§ Problem description
Please reproduce the entries below exactly, starting at the first line and ending with the line that holds "Angeles–based influencer management and creat".

§ Material provided
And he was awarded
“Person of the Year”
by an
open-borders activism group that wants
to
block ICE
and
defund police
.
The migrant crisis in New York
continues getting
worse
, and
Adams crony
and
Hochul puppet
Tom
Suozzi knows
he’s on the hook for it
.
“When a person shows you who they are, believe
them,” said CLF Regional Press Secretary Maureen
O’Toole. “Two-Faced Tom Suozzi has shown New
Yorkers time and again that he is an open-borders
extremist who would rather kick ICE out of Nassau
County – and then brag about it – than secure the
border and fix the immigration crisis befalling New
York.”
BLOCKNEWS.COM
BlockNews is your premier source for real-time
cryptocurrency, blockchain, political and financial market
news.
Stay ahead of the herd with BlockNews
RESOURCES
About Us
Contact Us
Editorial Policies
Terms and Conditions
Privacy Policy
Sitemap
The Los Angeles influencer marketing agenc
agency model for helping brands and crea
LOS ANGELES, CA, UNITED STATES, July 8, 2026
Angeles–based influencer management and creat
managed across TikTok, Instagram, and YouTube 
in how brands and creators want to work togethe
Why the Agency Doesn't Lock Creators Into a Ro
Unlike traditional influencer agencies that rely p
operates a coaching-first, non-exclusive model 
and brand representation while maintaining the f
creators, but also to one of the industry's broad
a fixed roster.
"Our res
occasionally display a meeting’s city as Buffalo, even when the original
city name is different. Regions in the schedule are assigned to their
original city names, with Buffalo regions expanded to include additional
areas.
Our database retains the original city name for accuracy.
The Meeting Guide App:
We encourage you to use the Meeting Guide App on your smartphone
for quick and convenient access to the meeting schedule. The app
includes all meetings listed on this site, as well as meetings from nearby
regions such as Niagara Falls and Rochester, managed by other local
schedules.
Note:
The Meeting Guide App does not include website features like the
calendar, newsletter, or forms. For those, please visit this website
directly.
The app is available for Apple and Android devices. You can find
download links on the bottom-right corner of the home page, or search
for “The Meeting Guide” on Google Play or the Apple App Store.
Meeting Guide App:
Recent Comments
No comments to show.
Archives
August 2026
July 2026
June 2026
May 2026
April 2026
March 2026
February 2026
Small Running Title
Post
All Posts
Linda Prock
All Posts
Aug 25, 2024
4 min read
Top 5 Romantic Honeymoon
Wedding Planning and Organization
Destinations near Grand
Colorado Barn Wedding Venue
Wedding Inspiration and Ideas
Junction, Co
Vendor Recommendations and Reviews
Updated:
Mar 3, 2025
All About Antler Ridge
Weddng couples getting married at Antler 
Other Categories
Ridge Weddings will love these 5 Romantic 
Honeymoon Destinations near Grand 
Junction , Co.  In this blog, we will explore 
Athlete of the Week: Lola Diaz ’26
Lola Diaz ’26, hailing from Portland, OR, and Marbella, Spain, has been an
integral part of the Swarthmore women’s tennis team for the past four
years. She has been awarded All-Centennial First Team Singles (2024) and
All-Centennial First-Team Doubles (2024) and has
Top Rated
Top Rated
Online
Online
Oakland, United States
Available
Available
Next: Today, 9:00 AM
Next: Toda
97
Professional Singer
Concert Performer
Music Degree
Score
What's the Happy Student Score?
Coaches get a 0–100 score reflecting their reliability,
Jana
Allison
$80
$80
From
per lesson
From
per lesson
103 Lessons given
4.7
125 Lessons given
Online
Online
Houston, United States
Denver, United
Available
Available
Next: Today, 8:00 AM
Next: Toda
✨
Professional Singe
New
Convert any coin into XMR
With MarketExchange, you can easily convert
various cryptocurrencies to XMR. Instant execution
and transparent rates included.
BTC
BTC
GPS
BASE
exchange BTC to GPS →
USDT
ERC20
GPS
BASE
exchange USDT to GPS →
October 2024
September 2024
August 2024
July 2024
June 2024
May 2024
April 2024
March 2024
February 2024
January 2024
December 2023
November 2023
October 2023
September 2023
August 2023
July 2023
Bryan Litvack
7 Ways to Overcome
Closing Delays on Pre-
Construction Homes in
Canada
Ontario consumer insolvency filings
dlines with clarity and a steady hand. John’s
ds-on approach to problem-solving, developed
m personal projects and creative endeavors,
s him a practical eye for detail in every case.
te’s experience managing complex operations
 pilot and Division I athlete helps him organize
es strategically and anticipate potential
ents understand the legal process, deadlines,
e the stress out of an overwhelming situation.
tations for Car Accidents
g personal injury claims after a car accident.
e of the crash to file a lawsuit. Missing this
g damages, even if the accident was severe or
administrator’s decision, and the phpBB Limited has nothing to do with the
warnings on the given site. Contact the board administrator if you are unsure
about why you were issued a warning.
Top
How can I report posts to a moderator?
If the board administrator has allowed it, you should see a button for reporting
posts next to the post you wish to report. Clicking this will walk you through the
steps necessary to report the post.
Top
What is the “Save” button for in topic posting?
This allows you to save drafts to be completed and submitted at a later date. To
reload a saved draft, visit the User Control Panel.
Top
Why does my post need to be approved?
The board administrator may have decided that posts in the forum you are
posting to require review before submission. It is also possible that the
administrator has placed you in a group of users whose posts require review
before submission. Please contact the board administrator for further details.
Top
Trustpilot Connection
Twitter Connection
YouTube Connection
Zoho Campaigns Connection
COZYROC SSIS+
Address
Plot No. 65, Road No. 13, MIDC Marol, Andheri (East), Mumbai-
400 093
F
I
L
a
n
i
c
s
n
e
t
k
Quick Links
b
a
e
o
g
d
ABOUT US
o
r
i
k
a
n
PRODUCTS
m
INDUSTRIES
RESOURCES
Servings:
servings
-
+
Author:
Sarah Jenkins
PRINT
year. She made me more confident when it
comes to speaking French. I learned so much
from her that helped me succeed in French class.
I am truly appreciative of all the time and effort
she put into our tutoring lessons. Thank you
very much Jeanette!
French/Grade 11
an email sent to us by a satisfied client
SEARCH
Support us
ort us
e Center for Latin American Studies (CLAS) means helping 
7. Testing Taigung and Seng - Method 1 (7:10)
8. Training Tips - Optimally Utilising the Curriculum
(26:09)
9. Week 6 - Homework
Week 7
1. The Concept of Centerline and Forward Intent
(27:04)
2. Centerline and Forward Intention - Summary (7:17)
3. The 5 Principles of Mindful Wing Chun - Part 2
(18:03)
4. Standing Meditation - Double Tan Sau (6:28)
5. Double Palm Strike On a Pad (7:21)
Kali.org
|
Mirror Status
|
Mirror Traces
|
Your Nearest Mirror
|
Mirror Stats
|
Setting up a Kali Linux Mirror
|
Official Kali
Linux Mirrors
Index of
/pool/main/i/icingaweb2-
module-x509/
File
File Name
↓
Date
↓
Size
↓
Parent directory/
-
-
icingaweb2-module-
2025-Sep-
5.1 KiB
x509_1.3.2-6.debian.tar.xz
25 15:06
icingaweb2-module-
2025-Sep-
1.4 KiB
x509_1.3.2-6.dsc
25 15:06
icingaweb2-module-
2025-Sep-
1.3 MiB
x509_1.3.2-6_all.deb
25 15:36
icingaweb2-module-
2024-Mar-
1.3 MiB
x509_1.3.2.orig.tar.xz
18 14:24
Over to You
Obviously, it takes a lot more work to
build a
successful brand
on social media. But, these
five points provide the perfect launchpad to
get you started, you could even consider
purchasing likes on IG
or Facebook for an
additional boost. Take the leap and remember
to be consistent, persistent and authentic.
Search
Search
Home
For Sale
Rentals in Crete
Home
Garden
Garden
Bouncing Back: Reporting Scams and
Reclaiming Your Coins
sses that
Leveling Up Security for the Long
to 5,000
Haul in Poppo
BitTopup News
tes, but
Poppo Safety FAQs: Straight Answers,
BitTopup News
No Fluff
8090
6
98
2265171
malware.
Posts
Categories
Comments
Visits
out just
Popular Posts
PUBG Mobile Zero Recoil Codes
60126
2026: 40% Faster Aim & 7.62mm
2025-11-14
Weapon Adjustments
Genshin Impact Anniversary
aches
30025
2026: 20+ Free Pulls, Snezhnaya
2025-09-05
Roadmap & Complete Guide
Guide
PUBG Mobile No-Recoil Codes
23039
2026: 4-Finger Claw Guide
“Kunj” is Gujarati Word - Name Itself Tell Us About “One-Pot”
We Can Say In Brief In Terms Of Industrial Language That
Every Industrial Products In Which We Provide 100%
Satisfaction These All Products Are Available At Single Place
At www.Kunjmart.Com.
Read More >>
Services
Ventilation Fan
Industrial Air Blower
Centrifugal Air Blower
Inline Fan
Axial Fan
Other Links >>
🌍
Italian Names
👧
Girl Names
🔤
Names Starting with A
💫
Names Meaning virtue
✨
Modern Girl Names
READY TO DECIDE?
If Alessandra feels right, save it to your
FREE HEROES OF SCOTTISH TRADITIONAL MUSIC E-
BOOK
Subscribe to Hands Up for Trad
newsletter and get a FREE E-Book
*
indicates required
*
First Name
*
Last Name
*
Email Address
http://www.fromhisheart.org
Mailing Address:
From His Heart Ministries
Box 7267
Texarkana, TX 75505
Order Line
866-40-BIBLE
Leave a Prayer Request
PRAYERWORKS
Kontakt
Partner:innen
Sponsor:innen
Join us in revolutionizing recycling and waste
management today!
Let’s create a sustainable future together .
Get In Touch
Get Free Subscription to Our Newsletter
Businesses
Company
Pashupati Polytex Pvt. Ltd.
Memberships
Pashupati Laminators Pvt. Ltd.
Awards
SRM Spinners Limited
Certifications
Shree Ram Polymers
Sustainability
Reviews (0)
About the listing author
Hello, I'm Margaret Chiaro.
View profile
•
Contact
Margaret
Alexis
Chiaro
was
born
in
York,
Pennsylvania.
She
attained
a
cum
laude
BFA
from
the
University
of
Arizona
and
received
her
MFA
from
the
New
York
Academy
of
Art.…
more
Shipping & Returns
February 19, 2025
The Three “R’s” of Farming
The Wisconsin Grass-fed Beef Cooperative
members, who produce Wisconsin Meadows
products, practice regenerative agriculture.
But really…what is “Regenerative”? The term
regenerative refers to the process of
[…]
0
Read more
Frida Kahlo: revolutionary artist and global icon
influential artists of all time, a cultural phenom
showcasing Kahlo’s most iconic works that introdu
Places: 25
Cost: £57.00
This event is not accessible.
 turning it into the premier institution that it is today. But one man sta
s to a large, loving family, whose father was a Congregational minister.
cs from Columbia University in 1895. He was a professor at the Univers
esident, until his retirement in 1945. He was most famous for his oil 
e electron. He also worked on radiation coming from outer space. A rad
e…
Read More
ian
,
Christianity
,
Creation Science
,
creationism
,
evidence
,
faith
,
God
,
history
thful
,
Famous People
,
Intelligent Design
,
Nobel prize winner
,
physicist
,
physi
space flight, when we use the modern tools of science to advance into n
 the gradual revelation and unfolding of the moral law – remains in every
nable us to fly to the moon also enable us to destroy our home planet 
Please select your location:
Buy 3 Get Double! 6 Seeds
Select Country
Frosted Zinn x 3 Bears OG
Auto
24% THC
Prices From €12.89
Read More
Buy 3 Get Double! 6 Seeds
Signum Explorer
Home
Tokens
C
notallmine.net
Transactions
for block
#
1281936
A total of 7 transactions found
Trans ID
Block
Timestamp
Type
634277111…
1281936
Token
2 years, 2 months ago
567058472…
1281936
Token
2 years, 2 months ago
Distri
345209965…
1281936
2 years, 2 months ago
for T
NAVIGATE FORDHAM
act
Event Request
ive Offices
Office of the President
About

§ Exercise answer
And he was awarded
“Person of the Year”
by an
open-borders activism group that wants
to
block ICE
and
defund police
.
The migrant crisis in New York
continues getting
worse
, and
Adams crony
and
Hochul puppet
Tom
Suozzi knows
he’s on the hook for it
.
“When a person shows you who they are, believe
them,” said CLF Regional Press Secretary Maureen
O’Toole. “Two-Faced Tom Suozzi has shown New
Yorkers time and again that he is an open-borders
extremist who would rather kick ICE out of Nassau
County – and then brag about it – than secure the
border and fix the immigration crisis befalling New
York.”
BLOCKNEWS.COM
BlockNews is your premier source for real-time
cryptocurrency, blockchain, political and financial market
news.
Stay ahead of the herd with BlockNews
RESOURCES
About Us
Contact Us
Editorial Policies
Terms and Conditions
Privacy Policy
Sitemap
The Los Angeles influencer marketing agenc
agency model for helping brands and crea
LOS ANGELES, CA, UNITED STATES, July 8, 2026
Angeles–based influencer management and creat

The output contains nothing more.